------ Exercise materials

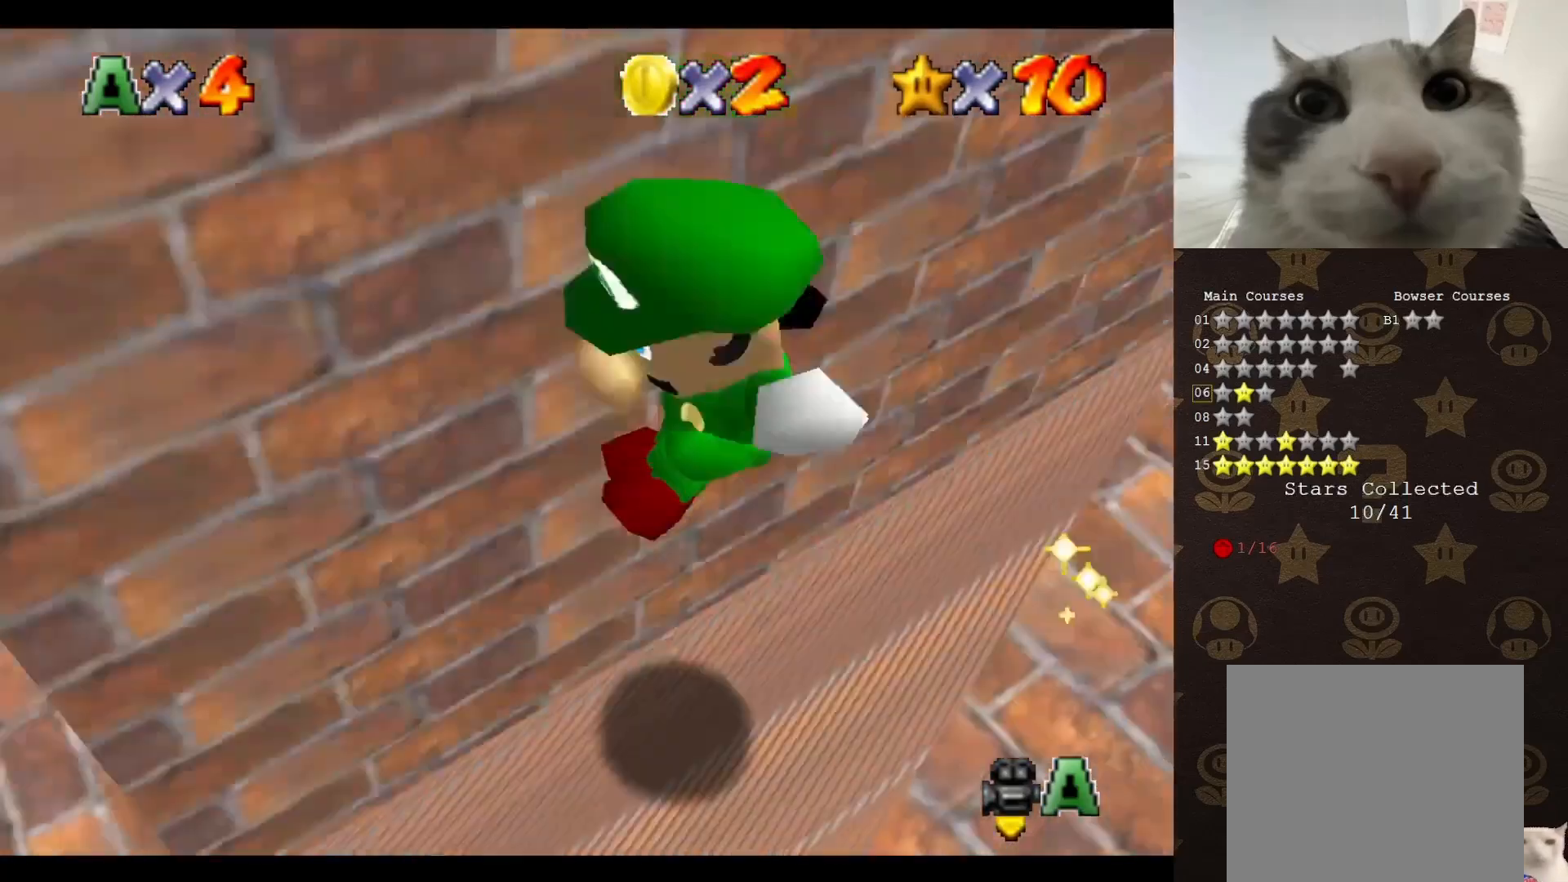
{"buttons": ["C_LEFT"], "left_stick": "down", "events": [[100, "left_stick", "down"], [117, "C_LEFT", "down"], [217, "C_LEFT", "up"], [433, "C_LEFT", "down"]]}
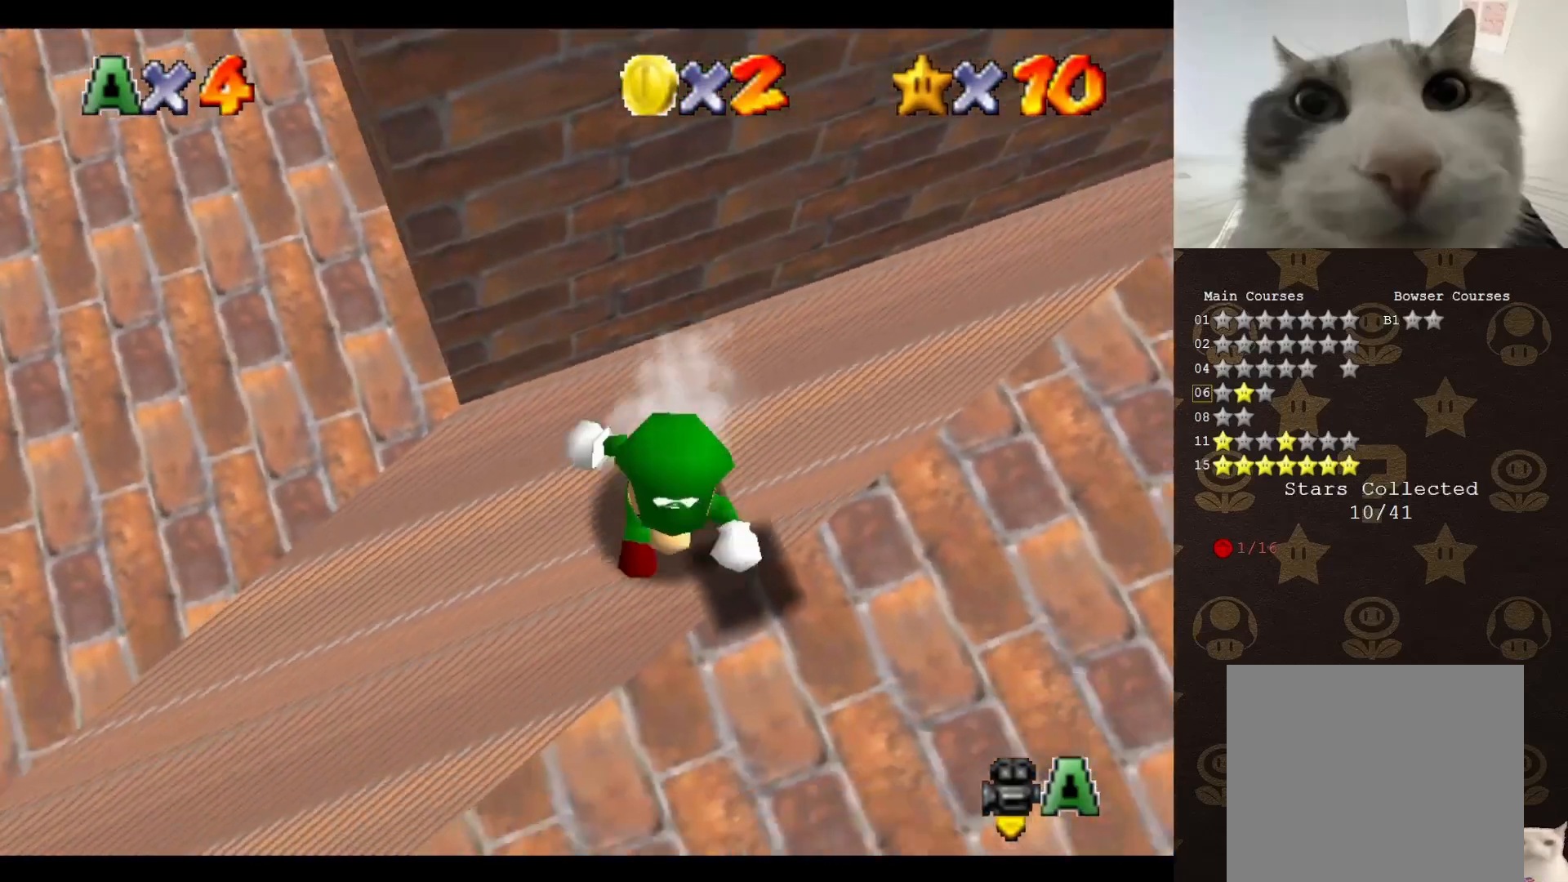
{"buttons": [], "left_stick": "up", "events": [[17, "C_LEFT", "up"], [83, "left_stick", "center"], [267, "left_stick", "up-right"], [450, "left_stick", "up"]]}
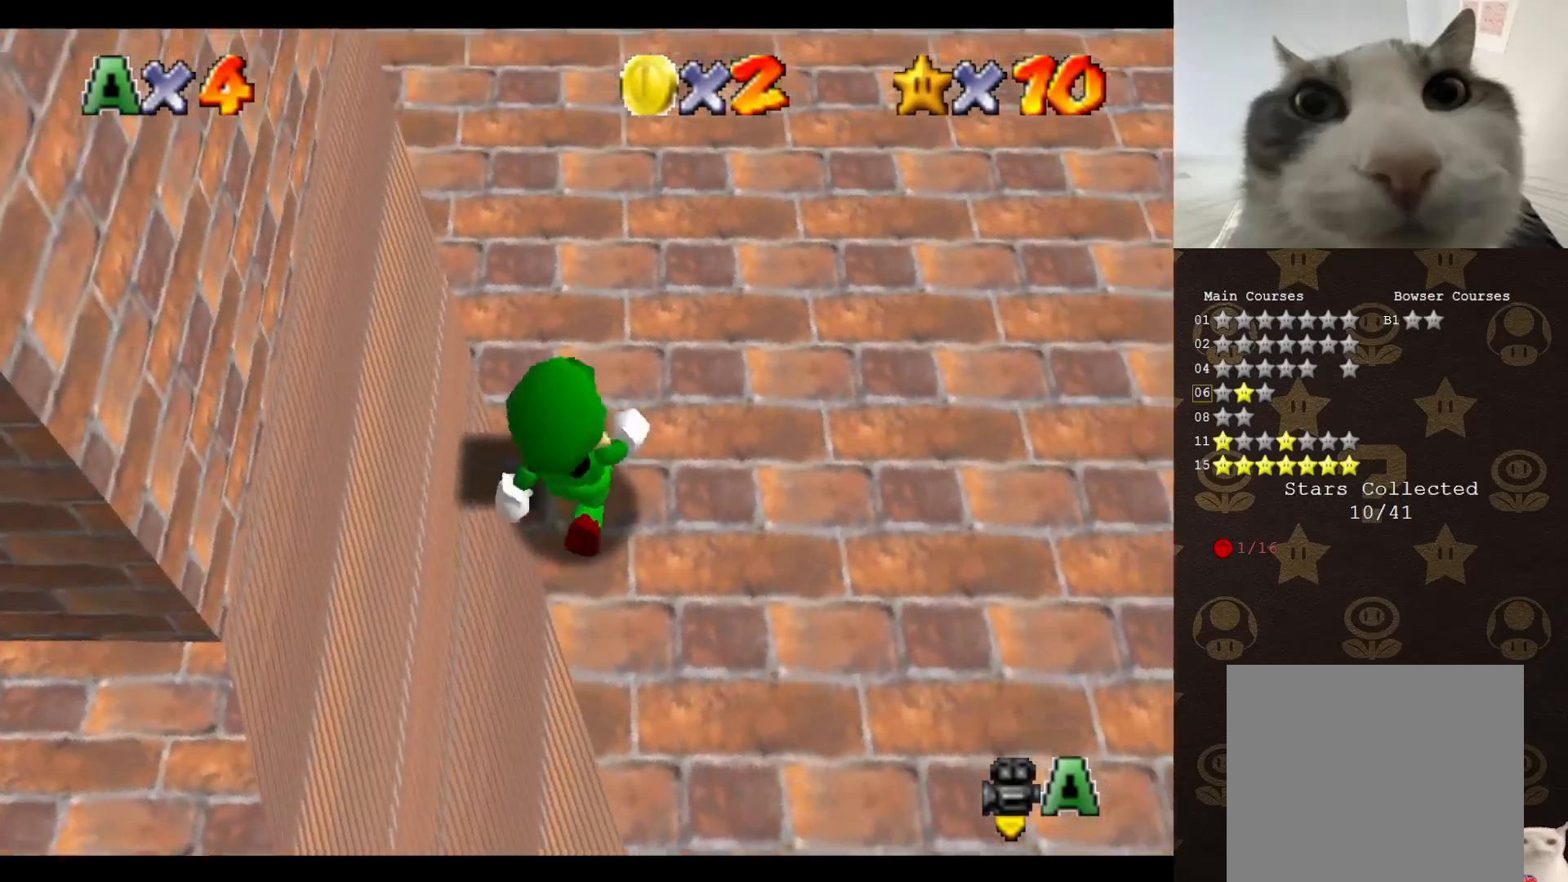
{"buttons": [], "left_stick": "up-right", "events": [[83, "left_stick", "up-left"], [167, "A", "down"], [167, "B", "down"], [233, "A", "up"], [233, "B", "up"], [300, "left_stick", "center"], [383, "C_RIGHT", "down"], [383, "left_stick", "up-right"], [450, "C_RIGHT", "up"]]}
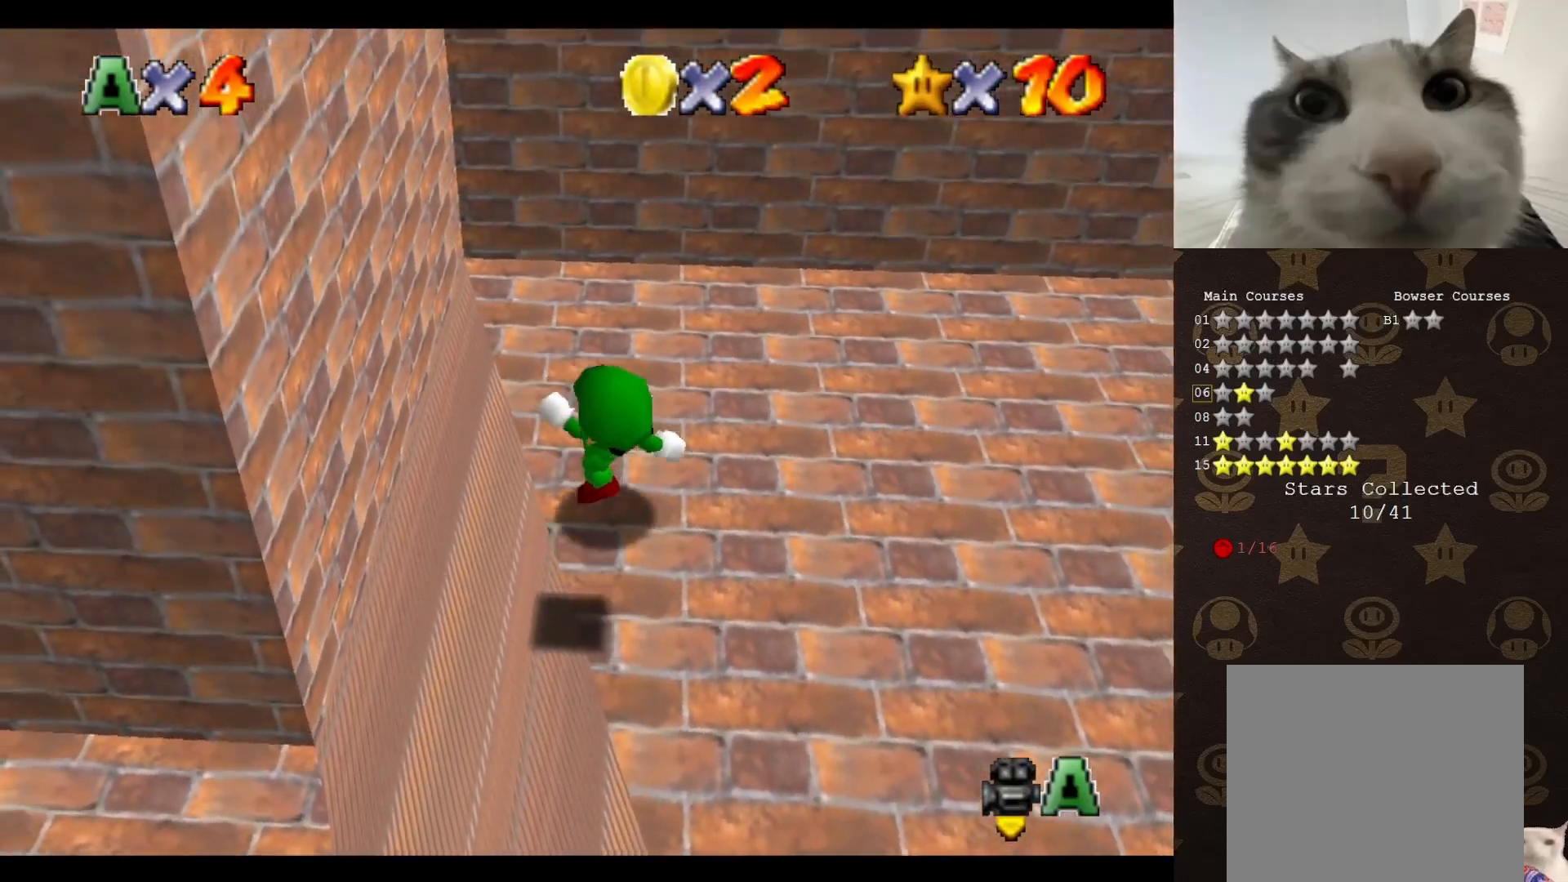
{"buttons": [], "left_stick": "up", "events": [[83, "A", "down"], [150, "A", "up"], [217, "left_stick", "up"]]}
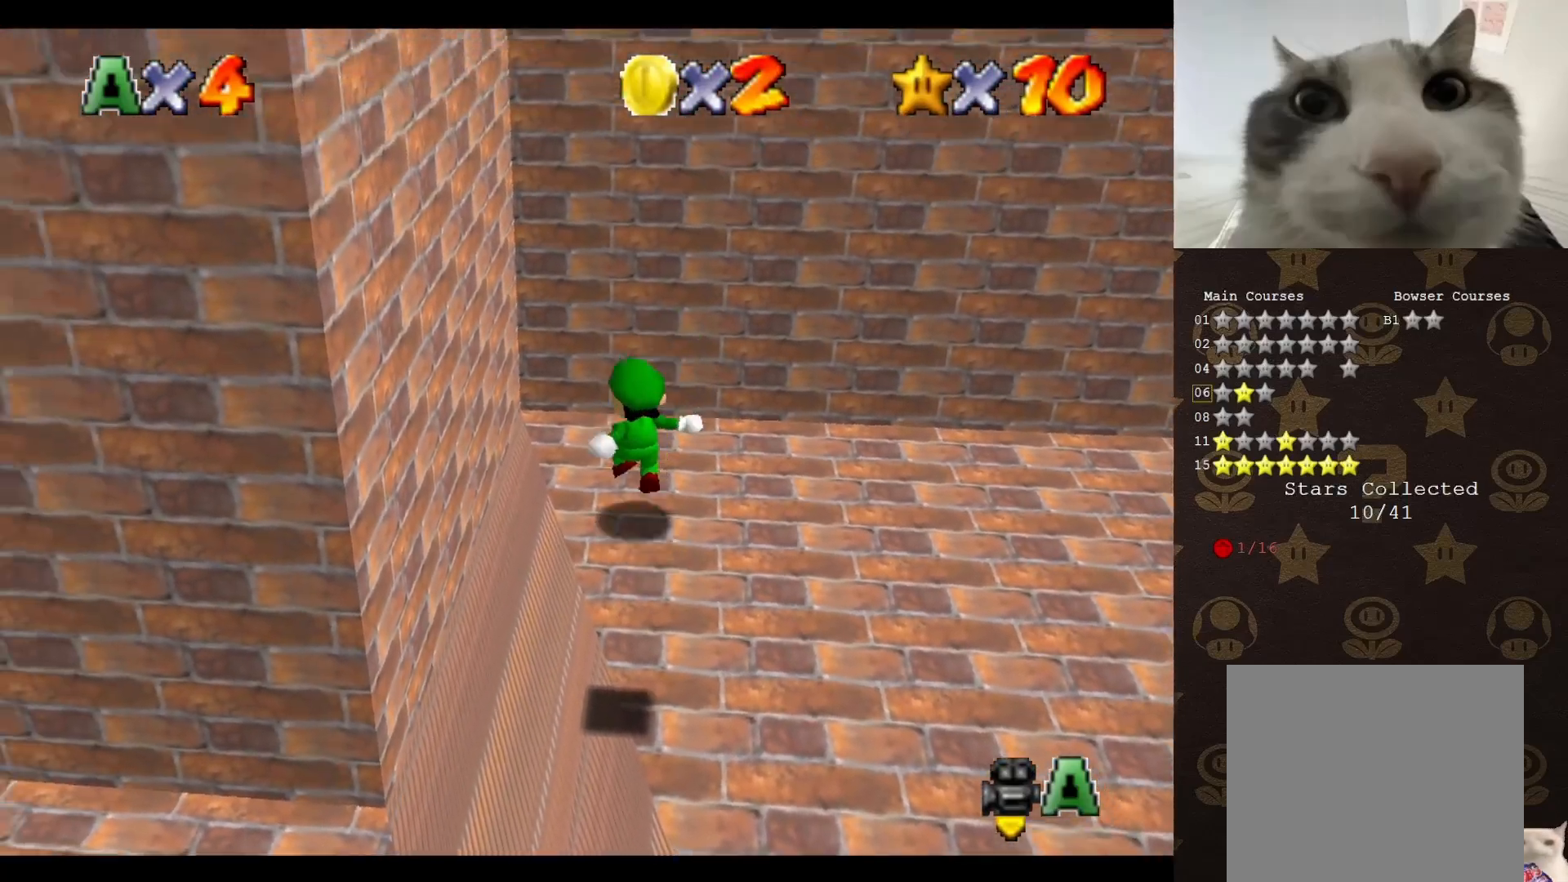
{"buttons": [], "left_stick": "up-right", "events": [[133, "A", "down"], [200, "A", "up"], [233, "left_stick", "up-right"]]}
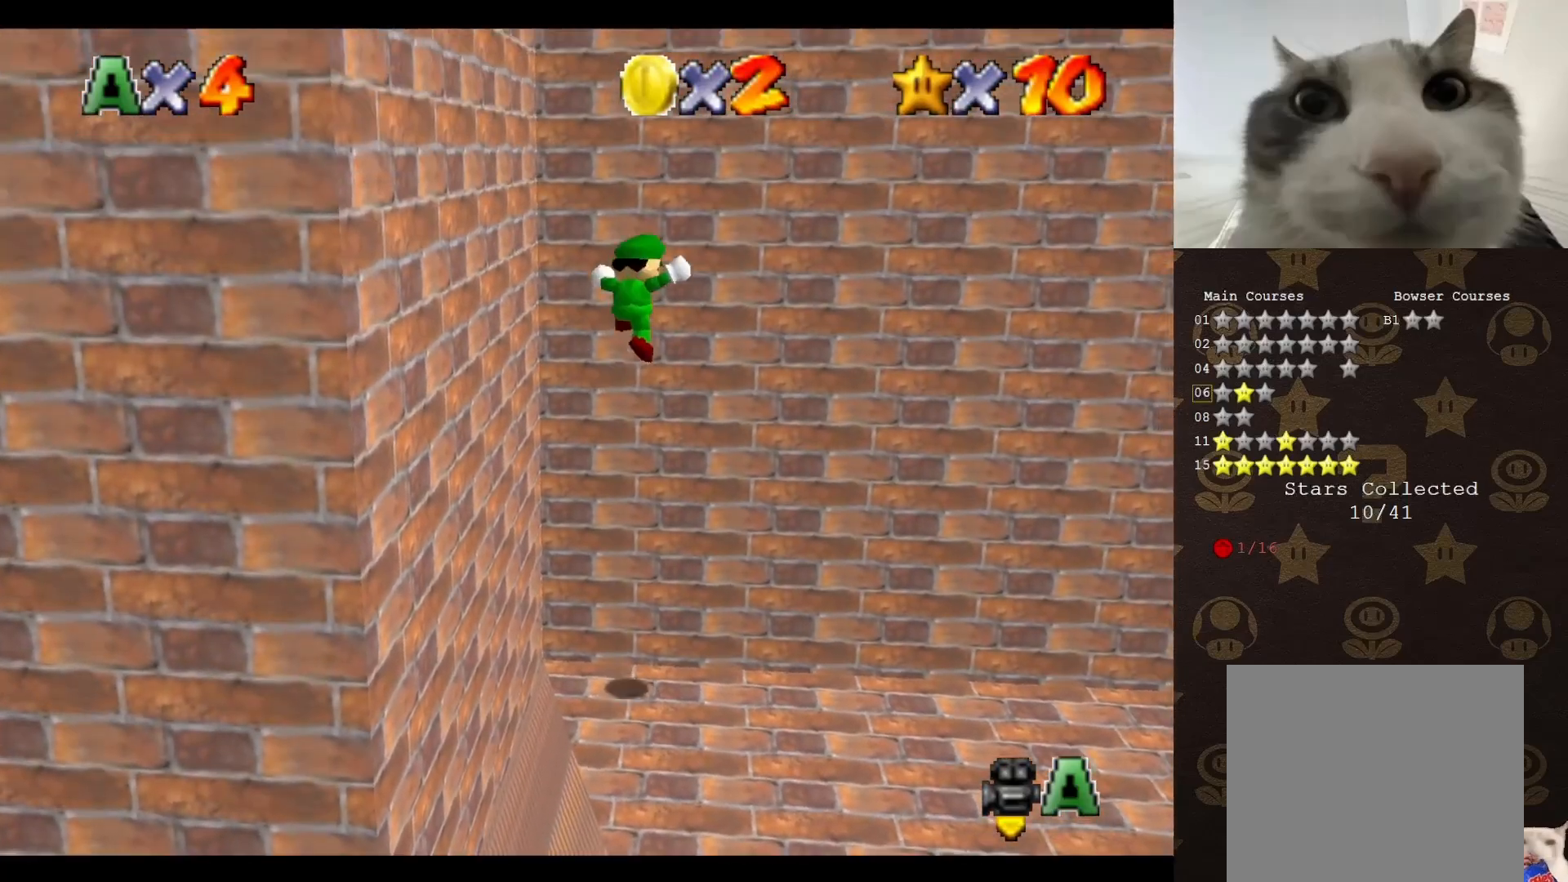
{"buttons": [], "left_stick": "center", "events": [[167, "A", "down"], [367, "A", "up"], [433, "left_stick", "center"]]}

------------

_Assignment_
The result should be a precise copy of all the entries, free of pictures.

_Response for this exercise_
{"buttons": ["C_LEFT"], "left_stick": "down", "events": [[100, "left_stick", "down"], [117, "C_LEFT", "down"], [217, "C_LEFT", "up"], [433, "C_LEFT", "down"]]}
{"buttons": [], "left_stick": "up", "events": [[17, "C_LEFT", "up"], [83, "left_stick", "center"], [267, "left_stick", "up-right"], [450, "left_stick", "up"]]}
{"buttons": [], "left_stick": "up-right", "events": [[83, "left_stick", "up-left"], [167, "A", "down"], [167, "B", "down"], [233, "A", "up"], [233, "B", "up"], [300, "left_stick", "center"], [383, "C_RIGHT", "down"], [383, "left_stick", "up-right"], [450, "C_RIGHT", "up"]]}
{"buttons": [], "left_stick": "up", "events": [[83, "A", "down"], [150, "A", "up"], [217, "left_stick", "up"]]}
{"buttons": [], "left_stick": "up-right", "events": [[133, "A", "down"], [200, "A", "up"], [233, "left_stick", "up-right"]]}
{"buttons": [], "left_stick": "center", "events": [[167, "A", "down"], [367, "A", "up"], [433, "left_stick", "center"]]}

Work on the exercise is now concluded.